Materials provided:
☆ ☆ ☆ ☆

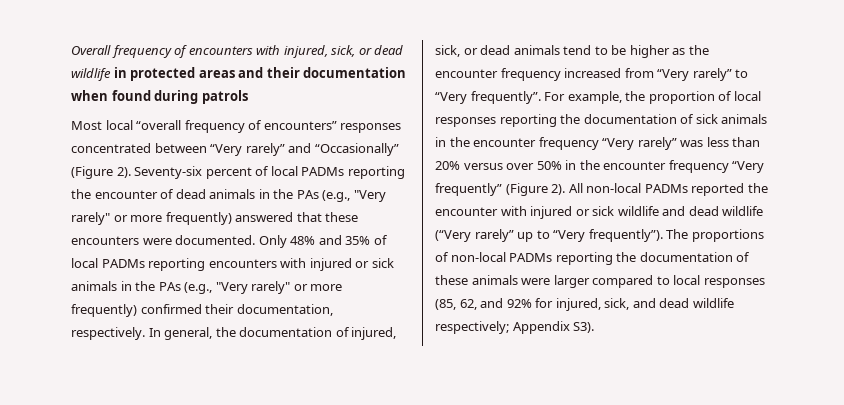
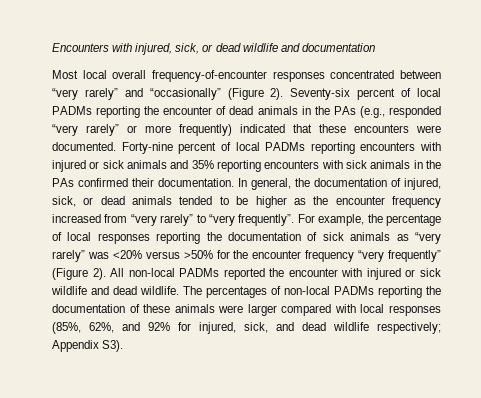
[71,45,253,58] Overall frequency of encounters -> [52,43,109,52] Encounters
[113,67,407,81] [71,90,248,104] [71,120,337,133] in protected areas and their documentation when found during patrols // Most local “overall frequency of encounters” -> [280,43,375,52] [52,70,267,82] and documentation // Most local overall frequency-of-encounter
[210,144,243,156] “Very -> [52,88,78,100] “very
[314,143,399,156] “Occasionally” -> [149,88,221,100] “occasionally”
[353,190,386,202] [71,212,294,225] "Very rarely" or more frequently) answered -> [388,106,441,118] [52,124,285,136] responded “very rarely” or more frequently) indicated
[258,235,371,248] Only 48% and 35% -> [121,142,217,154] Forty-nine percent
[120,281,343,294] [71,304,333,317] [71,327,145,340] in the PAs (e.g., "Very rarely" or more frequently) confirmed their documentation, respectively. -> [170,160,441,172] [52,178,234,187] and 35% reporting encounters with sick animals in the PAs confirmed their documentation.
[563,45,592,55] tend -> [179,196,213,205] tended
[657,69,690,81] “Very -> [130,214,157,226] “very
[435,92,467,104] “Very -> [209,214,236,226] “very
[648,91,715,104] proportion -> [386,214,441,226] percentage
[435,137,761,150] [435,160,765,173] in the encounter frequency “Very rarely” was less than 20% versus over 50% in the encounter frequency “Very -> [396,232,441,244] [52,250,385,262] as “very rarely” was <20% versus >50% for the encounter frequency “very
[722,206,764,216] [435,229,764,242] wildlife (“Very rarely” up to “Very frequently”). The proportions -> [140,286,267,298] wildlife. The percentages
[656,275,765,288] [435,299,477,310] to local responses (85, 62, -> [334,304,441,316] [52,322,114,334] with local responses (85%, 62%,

☆ ☆ ☆ ☆

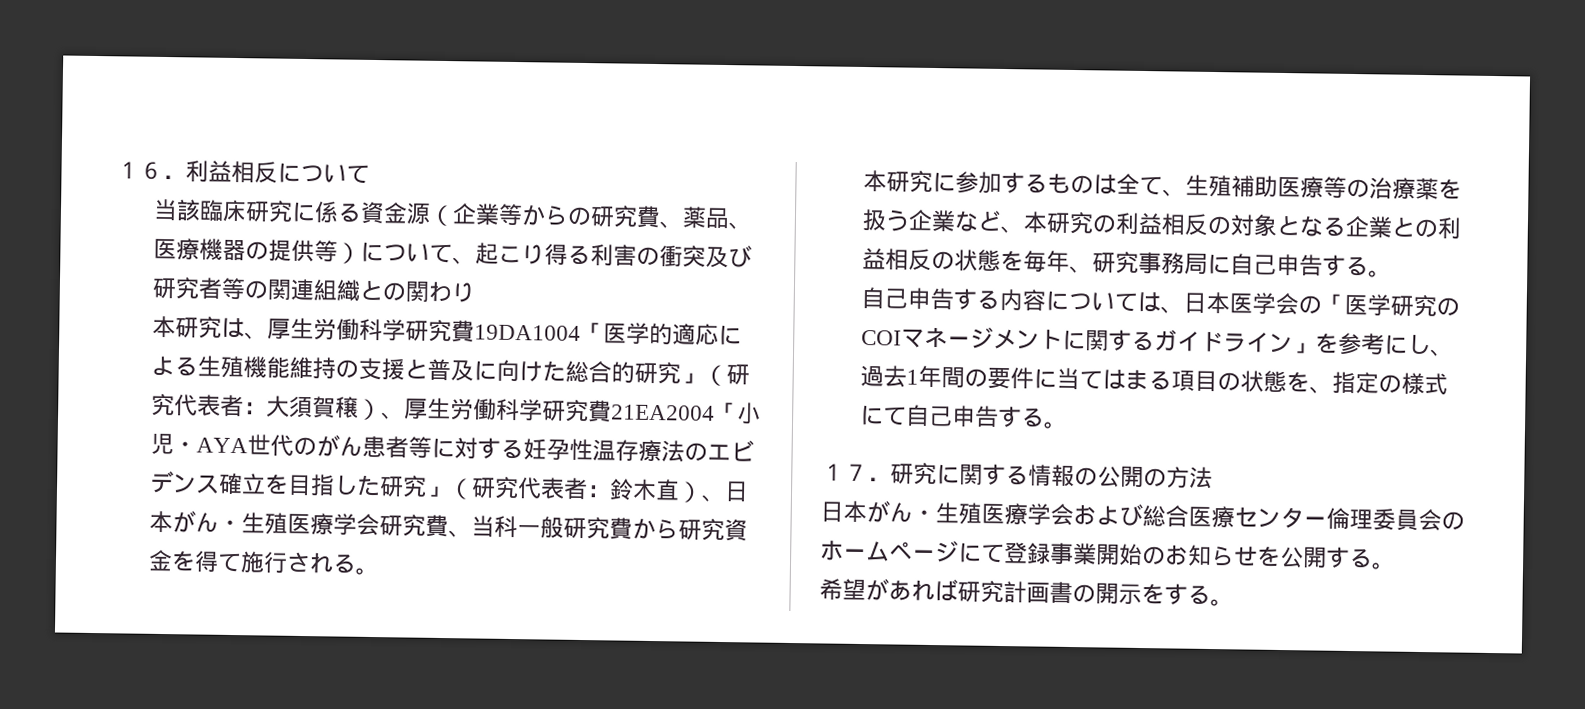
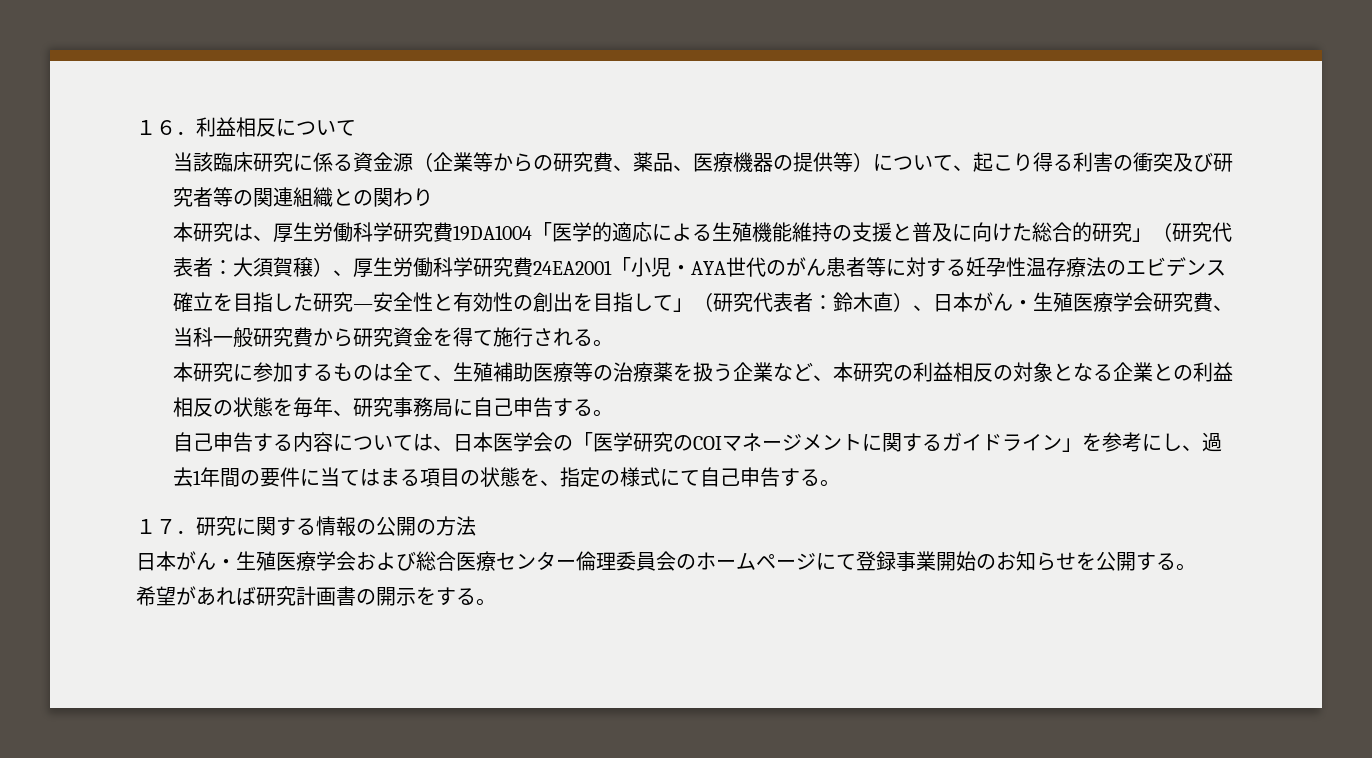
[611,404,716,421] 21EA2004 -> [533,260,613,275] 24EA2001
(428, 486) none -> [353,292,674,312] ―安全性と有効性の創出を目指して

☆ ☆ ☆ ☆

Aim of the task: Beginning at the line above that contains "[258,235,371,248] Only 48%", return each line exactly through the line that contains "[435,137,761,150] [435,160,765,173] in", and no others.

Response to the task:
[258,235,371,248] Only 48% and 35% -> [121,142,217,154] Forty-nine percent
[120,281,343,294] [71,304,333,317] [71,327,145,340] in the PAs (e.g., "Very rarely" or more frequently) confirmed their documentation, respectively. -> [170,160,441,172] [52,178,234,187] and 35% reporting encounters with sick animals in the PAs confirmed their documentation.
[563,45,592,55] tend -> [179,196,213,205] tended
[657,69,690,81] “Very -> [130,214,157,226] “very
[435,92,467,104] “Very -> [209,214,236,226] “very
[648,91,715,104] proportion -> [386,214,441,226] percentage
[435,137,761,150] [435,160,765,173] in the encounter frequency “Very rarely” was less than 20% versus over 50% in the encounter frequency “Very -> [396,232,441,244] [52,250,385,262] as “very rarely” was <20% versus >50% for the encounter frequency “very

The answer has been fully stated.